ASSIGNED TASK: After finding the line containing "left wrist: (550, 282, -6)" below, please output that line and each following one through the line containing "left elbow: (757, 288, -8)", exactly as written.
(RECORD SET begins)
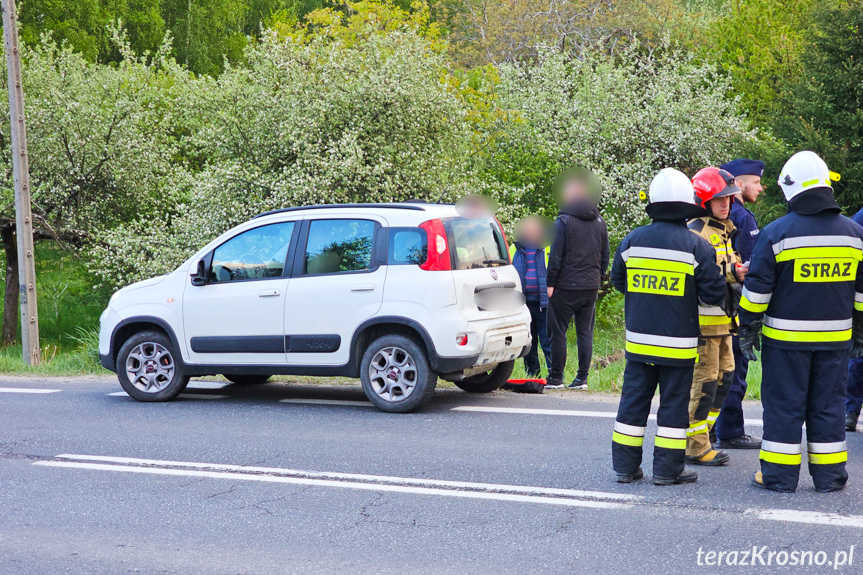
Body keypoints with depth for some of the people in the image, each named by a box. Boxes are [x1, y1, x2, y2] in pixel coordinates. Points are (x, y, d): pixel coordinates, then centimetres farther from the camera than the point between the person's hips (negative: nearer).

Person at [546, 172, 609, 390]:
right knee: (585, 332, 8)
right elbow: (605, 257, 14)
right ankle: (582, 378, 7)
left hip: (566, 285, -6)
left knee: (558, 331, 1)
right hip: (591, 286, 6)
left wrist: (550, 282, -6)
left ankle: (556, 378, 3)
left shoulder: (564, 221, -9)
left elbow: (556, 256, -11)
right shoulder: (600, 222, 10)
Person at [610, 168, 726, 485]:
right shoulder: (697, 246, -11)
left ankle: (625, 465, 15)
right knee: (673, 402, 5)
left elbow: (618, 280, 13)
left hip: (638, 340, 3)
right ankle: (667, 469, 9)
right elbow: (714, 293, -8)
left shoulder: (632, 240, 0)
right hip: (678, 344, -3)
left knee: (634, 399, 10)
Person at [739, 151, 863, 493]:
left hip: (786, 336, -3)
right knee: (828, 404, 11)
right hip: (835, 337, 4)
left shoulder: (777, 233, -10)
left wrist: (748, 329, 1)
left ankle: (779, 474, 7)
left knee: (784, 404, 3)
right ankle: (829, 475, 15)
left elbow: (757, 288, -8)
(RECORD SET ends)
(RECORD SET begins)
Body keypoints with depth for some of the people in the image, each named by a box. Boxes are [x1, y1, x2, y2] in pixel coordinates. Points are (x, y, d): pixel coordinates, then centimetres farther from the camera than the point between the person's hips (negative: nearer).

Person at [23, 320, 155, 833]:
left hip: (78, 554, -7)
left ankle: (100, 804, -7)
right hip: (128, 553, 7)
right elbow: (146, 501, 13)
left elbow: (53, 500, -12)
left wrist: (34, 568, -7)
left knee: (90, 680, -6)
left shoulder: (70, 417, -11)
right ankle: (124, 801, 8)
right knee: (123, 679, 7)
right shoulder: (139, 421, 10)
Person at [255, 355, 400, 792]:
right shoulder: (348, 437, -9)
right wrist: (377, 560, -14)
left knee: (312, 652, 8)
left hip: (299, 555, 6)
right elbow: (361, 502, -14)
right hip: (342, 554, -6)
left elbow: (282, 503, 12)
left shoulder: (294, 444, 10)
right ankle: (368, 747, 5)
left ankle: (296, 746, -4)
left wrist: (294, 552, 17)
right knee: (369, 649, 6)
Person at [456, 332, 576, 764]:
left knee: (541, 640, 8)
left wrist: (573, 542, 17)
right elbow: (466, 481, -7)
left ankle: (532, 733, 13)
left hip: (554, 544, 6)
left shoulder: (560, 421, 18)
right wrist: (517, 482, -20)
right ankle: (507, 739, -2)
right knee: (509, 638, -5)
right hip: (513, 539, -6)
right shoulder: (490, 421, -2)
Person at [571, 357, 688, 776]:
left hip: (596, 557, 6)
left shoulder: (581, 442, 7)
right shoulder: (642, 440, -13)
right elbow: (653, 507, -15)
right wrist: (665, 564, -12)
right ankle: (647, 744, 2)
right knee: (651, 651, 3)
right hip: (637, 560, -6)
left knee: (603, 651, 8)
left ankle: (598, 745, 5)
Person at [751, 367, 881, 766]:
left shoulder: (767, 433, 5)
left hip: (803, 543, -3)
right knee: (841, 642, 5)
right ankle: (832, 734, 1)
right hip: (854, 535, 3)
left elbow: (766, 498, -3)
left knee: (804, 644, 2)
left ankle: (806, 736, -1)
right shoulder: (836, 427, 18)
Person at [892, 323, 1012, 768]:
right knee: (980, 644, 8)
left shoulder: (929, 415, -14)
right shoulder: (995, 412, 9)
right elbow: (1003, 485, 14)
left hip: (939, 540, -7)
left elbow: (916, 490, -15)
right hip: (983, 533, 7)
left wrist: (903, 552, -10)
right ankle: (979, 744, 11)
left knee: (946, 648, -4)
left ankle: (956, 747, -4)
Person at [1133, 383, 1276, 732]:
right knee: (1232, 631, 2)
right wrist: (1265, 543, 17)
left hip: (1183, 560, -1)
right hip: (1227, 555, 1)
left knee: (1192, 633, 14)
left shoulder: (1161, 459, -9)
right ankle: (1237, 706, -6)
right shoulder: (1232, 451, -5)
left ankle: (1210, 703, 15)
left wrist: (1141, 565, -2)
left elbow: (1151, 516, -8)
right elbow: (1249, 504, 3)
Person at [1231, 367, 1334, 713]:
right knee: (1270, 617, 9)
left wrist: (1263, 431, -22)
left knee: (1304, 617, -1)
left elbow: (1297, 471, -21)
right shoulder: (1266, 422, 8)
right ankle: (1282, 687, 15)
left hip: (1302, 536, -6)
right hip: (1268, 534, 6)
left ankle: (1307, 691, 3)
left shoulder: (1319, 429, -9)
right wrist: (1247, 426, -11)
(RECORD SET ends)
EXERCISE ANSWER:
left wrist: (550, 282, -6)
left ankle: (556, 378, 3)
left shoulder: (564, 221, -9)
left elbow: (556, 256, -11)
right shoulder: (600, 222, 10)
Person at [610, 168, 726, 485]:
right shoulder: (697, 246, -11)
left ankle: (625, 465, 15)
right knee: (673, 402, 5)
left elbow: (618, 280, 13)
left hip: (638, 340, 3)
right ankle: (667, 469, 9)
right elbow: (714, 293, -8)
left shoulder: (632, 240, 0)
right hip: (678, 344, -3)
left knee: (634, 399, 10)
Person at [739, 151, 863, 493]:
left hip: (786, 336, -3)
right knee: (828, 404, 11)
right hip: (835, 337, 4)
left shoulder: (777, 233, -10)
left wrist: (748, 329, 1)
left ankle: (779, 474, 7)
left knee: (784, 404, 3)
right ankle: (829, 475, 15)
left elbow: (757, 288, -8)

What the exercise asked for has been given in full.